I am a graduate student at the University of California Santa Cruz in the Laboratory for Adapative Optics. I focus on extreme adaptive optics and high contrast imaging -- developing and testing the technology that will allow us to directly image faint planets near bright host stars with ground-based telescopes. The focuses of my PhD are predictive wavefront control, visible light adaptive optics, and polarimetric imaging of substellar companions. You can hear more about my real work on the Exocast podcast: Episode-73b. You can read more about my fake work on the impact of the Starship Voyager on planetary evolution or how to turn yourself into a sub-optimal modal control basis in my various April Fool's Day papers.
In my past lives I have been a software engineer in the Russell B Makidon Optics Laboratory, a member of the Wide Field Camera 3 HST Instrument Team, worked on transit spectroscopy, and developed exoplanet observation planning tools for the James Webb Space Telescope. A fascination with tools (both software and hardware) will always be a core part of my science.
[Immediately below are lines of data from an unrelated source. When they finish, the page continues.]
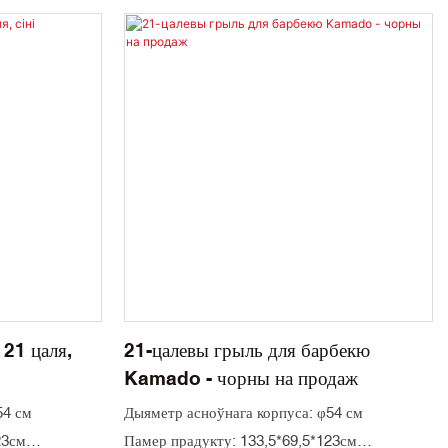
 21 цаля,
21-цалевы грыль для барбекю
Kamado - чорны на продаж
54 см
Дыяметр асноўнага корпуса: φ54 см
23см
Памер прадукту: 133,5*69,5*123см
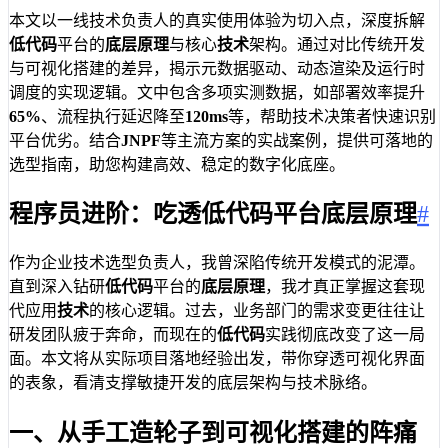
本文以一线技术负责人的真实使用体验为切入点，深度拆解
低代码
平台的
底层原理
与核心
技术
架构。通过对比传统开发
与可视化搭建的差异，揭示元数据驱动、动态渲染及运行时
调度的实现逻辑。文中包含多项实测数据，如部署效率提升
65%
、流程执行延迟降至
120ms
等，帮助技术决策者快速识别
平台优劣。结合
JNPF
等主流方案的实战案例，提供可落地的
选型指南，助您构建高效、稳定的数字化底座。
程序员进阶：吃透低代码平台底层原理
#
作为企业技术选型负责人，我曾深陷传统开发模式的泥潭。
直到深入钻研
低代码
平台的
底层原理
，我才真正掌握这套现
代应用
技术
的核心逻辑。过去，业务部门的需求变更往往让
研发团队疲于奔命，而现在的
低代码
实践彻底改变了这一局
面。本文将从实际项目落地经验出发，带你穿透可视化界面
的表象，看清支撑敏捷开发的底层架构与技术脉络。
一、从手工造轮子到可视化搭建的阵痛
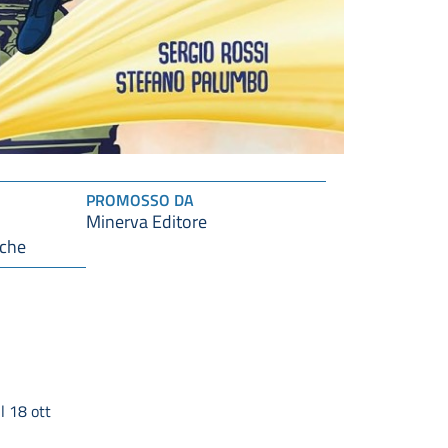
PROMOSSO DA
Minerva Editore
iche
l 18 ott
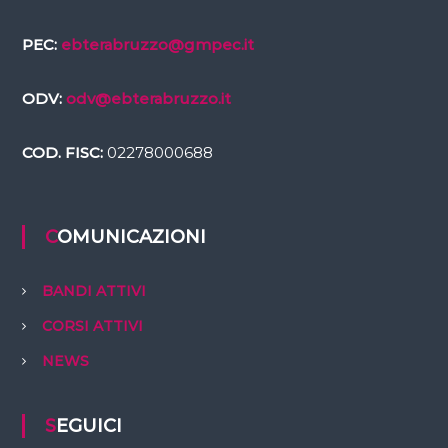
PEC:
ebterabruzzo@gmpec.it
ODV:
odv@ebterabruzzo.it
COD. FISC:
02278000688
COMUNICAZIONI
BANDI ATTIVI
CORSI ATTIVI
NEWS
SEGUICI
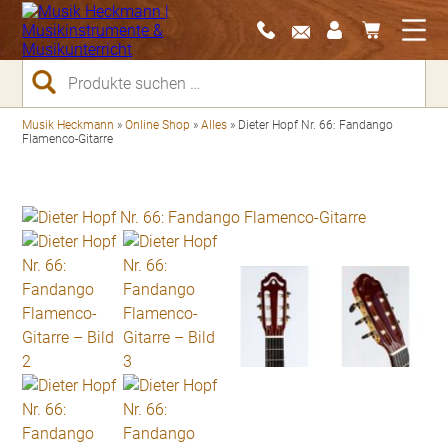
Suchen
nach:
Musik Heckmann
»
Online Shop
»
Alles
»
Dieter Hopf Nr. 66: Fandango
Flamenco-Gitarre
I am queer and nonbinary. I think that queer identities should have a prominent place in the world of astronomy, software engineering, and generally in science. I organized an LGBT+ Astronomy Pau Hana on the Big Island of Hawai'i, served as a member of the American Astronomical Society's committee for Sexual and Gender Minorities in Astronomy, started Tufts University's chapter of out in STEM, as well as Space Telescope's LGBT lunch series, SpaceGAYs. Wherever I find myself, I advocate for queer people in astronomy, even if it's just through lunch.